You can go about writing a program to parse through the directories. Before you start on this endeavor, consider the find command. It is a very powerful command and should be part of your tool belt.

There are so many different cases where you may want to use the find command. Below I have listed some cases where the find command may come in handy and help you solve your problem in no time at all.

Find the 10 latest modified files in a directory

find . -type f -exec stat –format “%Y :%y %n” {} \; | sort -nr | cut -d: -f2- | head

When you are in the directory you want to search, run the command above to find the 10 latest modified files in a directory. To search for more than 10 files, update the head command. For example, to change it to 20 files, change “head” to “head -20” in the command above.

If you have a lot of files in the directory, it might take some time to search through them because you are running the find command and then running the stat command on them. The command below should give you better performance.

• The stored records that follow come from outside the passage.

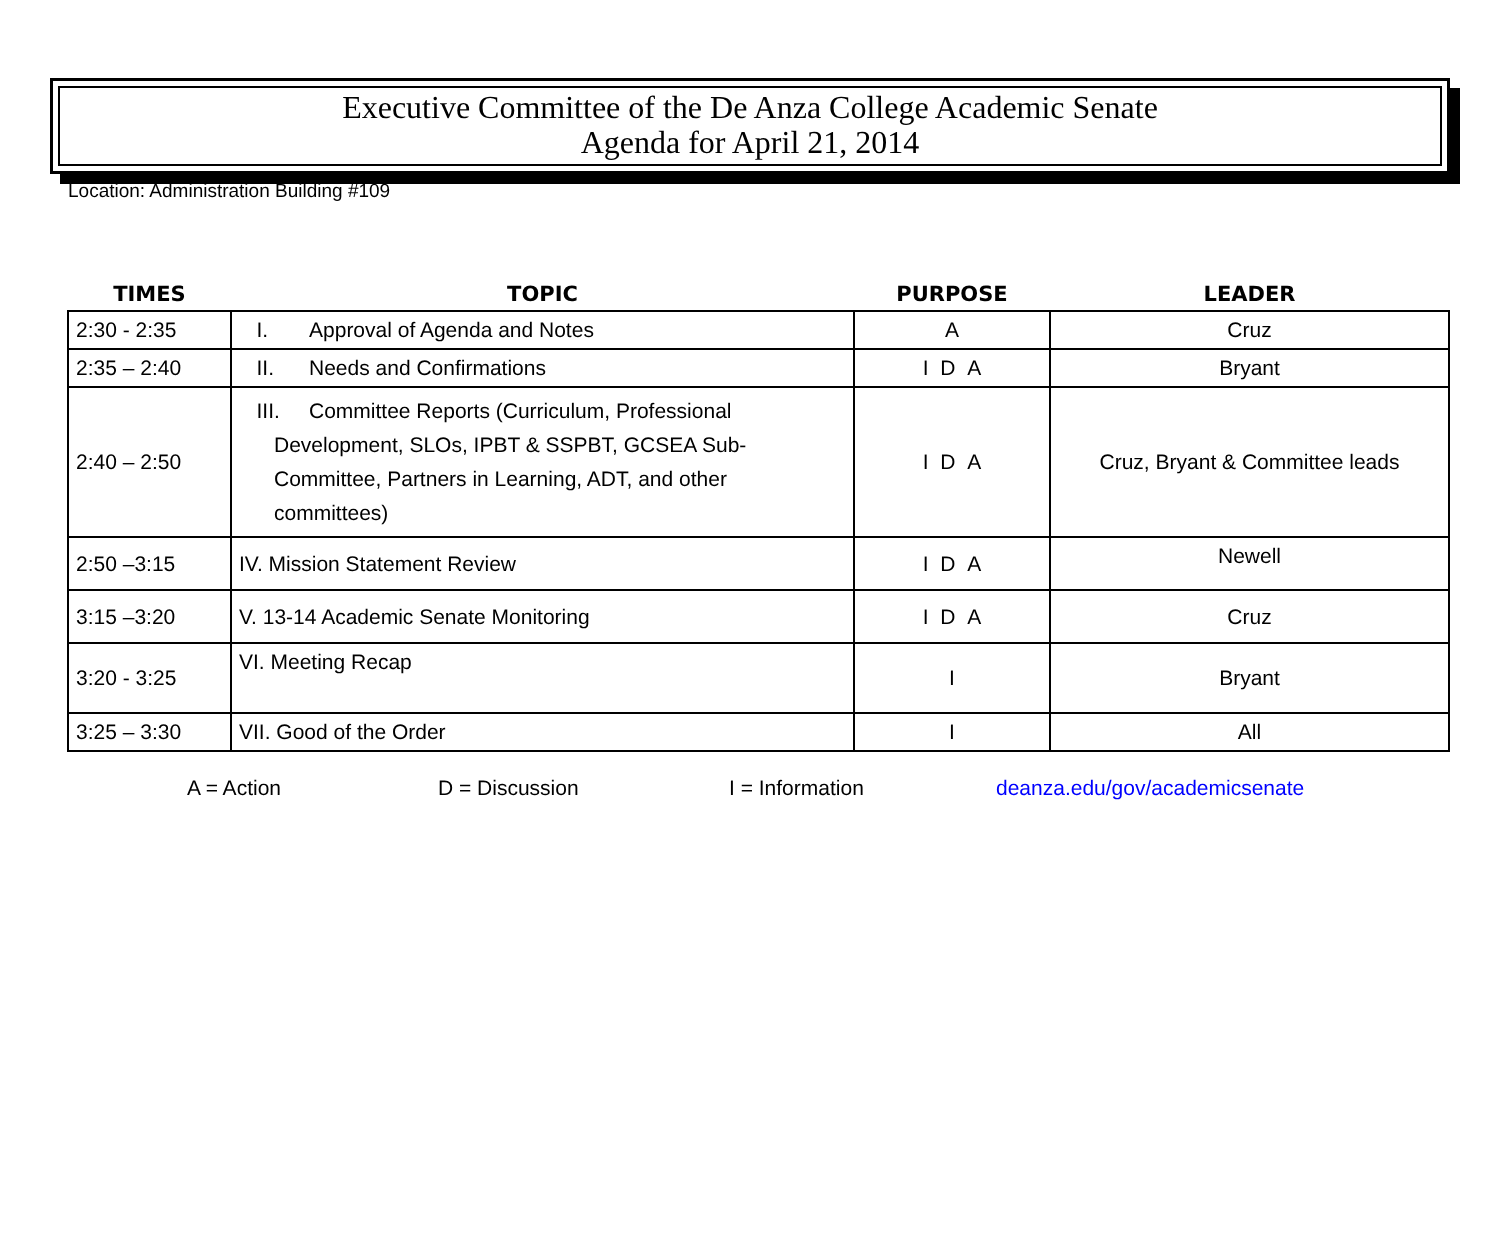Executive Committee of the De Anza College Academic Senate
Agenda for April 21, 2014
Location: Administration Building #109
| TIMES | TOPIC | PURPOSE | LEADER |
| --- | --- | --- | --- |
| 2:30 - 2:35 | I. Approval of Agenda and Notes | A | Cruz |
| 2:35 – 2:40 | II. Needs and Confirmations | I D A | Bryant |
| 2:40 – 2:50 | III. Committee Reports (Curriculum, Professional Development, SLOs, IPBT & SSPBT, GCSEA Sub-Committee, Partners in Learning, ADT, and other committees) | I D A | Cruz, Bryant & Committee leads |
| 2:50 –3:15 | IV. Mission Statement Review | I D A | Newell |
| 3:15 –3:20 | V. 13-14 Academic Senate Monitoring | I D A | Cruz |
| 3:20 - 3:25 | VI. Meeting Recap | I | Bryant |
| 3:25 – 3:30 | VII. Good of the Order | I | All |
A = Action D = Discussion I = Information deanza.edu/gov/academicsenate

find . -type f -printf “%T+ %p\n” | sort -nr | head

With this command, you are using the built-in printf option that is part of the find command. As such, it does not need to call another command to print out the date and file.

Find all the writable files owned by group guest in your home directory

find /home/$USER -group guest -perm -g=w

The command above gives you all the files in your home directory that are writable by group guest.

Find allĀ files under the dotfiles directories

find . -type f | grep “^\./\.”

When you are in the directory you want to search, run the command above to find all files under the dotfiles directories. You may have files in your .config, .git or .thumbnails.

Find large files that have not been modified in the past 30 days

find /mydir -type f -mtime +30 -size +10M -exec ls -l {} \; > /tmp/largefiles.txt

Run the command above to find all files under the mydir folder that have not been modified in the past 30 days. These files are also more than 10MB in size. The output will be saved to a file called largefiles.txt in the /tmp folder.